WHAT YOU ARE ASKED TO DO: Rewrite the lines below as a numbered list, without the blank lines or the pictures.

EXTRACTED DATA:
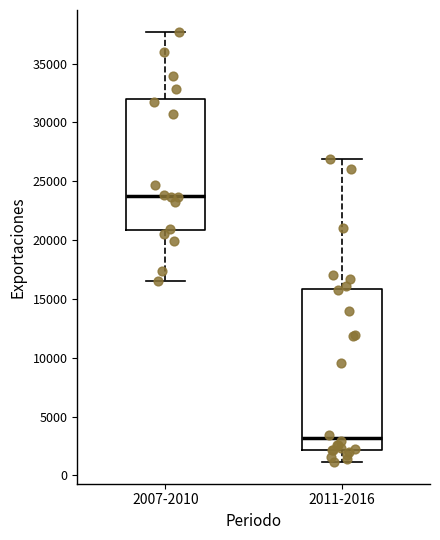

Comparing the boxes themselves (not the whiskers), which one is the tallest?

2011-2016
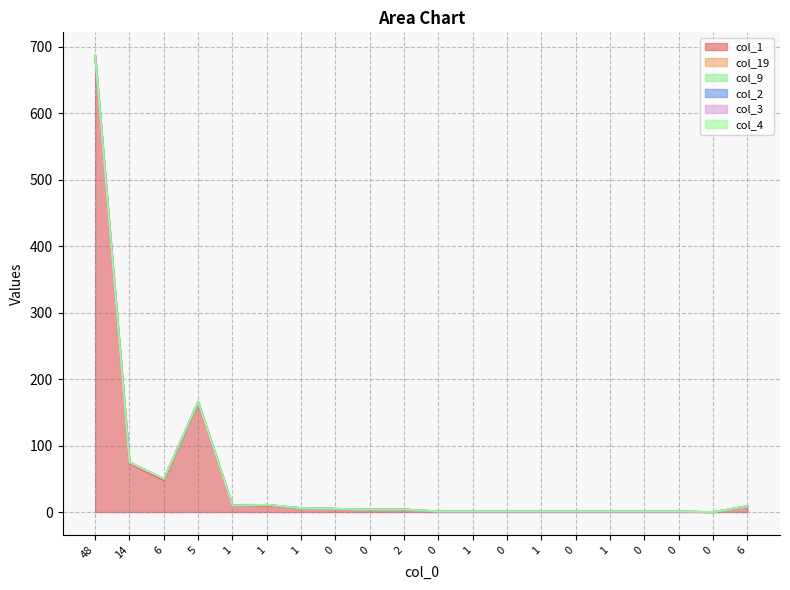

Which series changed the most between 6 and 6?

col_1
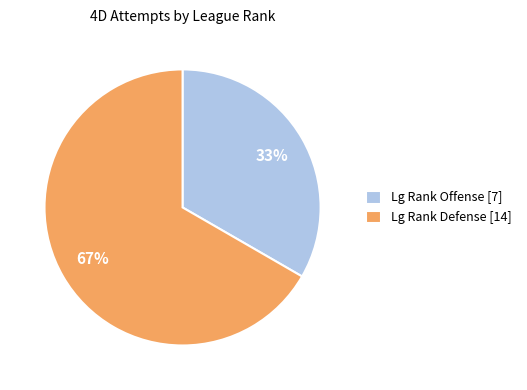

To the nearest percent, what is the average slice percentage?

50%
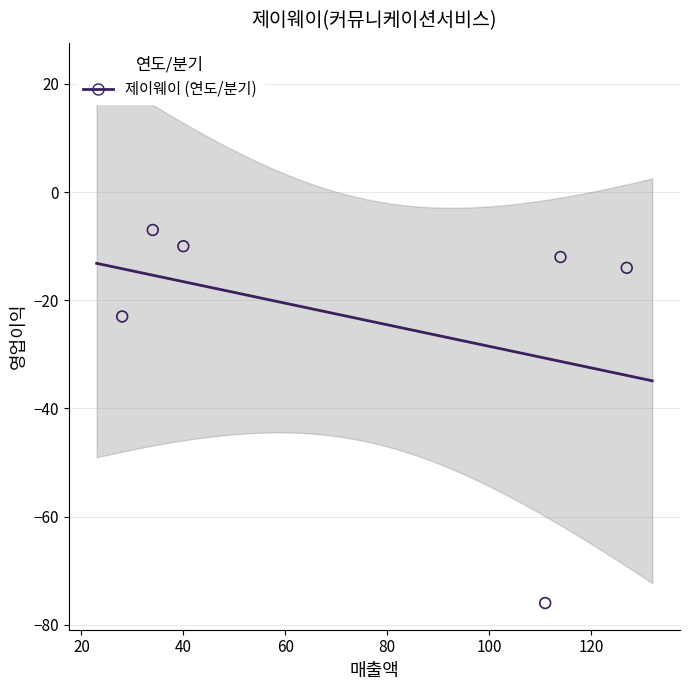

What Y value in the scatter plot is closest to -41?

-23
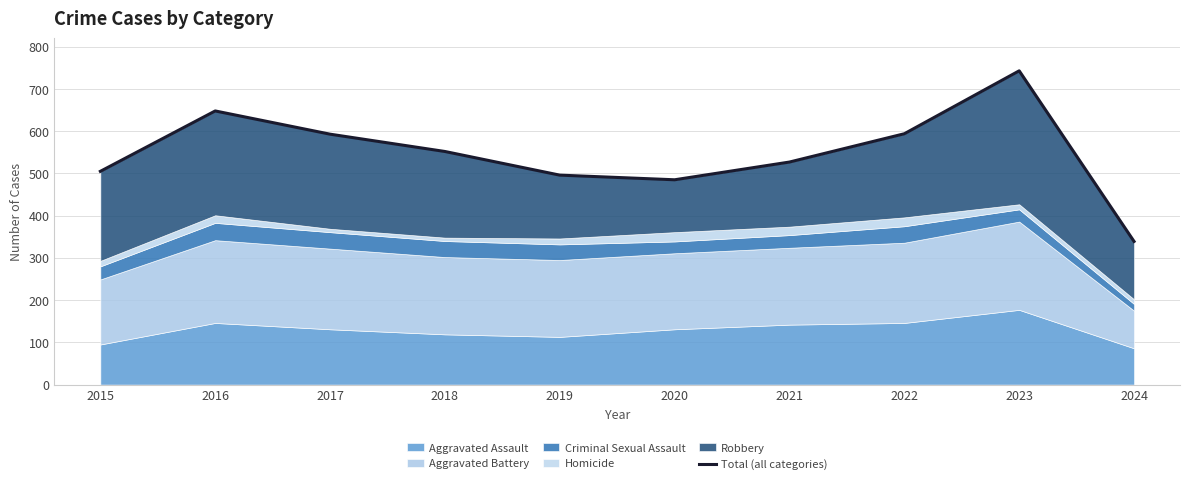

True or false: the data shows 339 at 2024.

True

SOLVED EXERCISE:
1. Comparing the boxes themselves (not the whiskers), which one is the tallest?
2. 2011-2016
3. Which series changed the most between 6 and 6?
4. col_1
5. To the nearest percent, what is the average slice percentage?
6. 50%
7. What Y value in the scatter plot is closest to -41?
8. -23
9. True or false: the data shows 339 at 2024.
10. True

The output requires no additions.